• _DATA SEGMENT_
————————
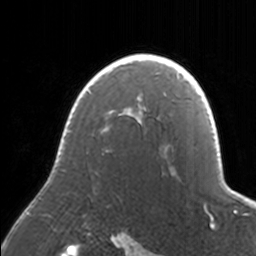
Breast MRI, one axial slice; slice 119 of 160 in the series (ordered by position); cropped to one breast; dynamic contrast-enhanced series, time point 2 of 7 at this slice position (early post-contrast); 3 T; TE 1.7 ms, TR 4 ms; 1 mm slice thickness; 256 × 256 image matrix. Female patient.
Annotated regions visible in this slice (semi-automatic segmentation, software-assisted and operator-edited):
- enhancing-tissue mask used for the functional tumour volume (all voxels passing the contrast-enhancement thresholds inside the analysis volume; usually the tumour): bounding box (x1, y1, x2, y2) in pixels: (63, 54, 171, 143)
————————
• _PROBLEM STATEMENT_
Copy each line above exactly, with no images.

• _ANSWER TO THIS TASK_
Breast MRI, one axial slice; slice 119 of 160 in the series (ordered by position); cropped to one breast; dynamic contrast-enhanced series, time point 2 of 7 at this slice position (early post-contrast); 3 T; TE 1.7 ms, TR 4 ms; 1 mm slice thickness; 256 × 256 image matrix. Female patient.
Annotated regions visible in this slice (semi-automatic segmentation, software-assisted and operator-edited):
- enhancing-tissue mask used for the functional tumour volume (all voxels passing the contrast-enhancement thresholds inside the analysis volume; usually the tumour): bounding box (x1, y1, x2, y2) in pixels: (63, 54, 171, 143)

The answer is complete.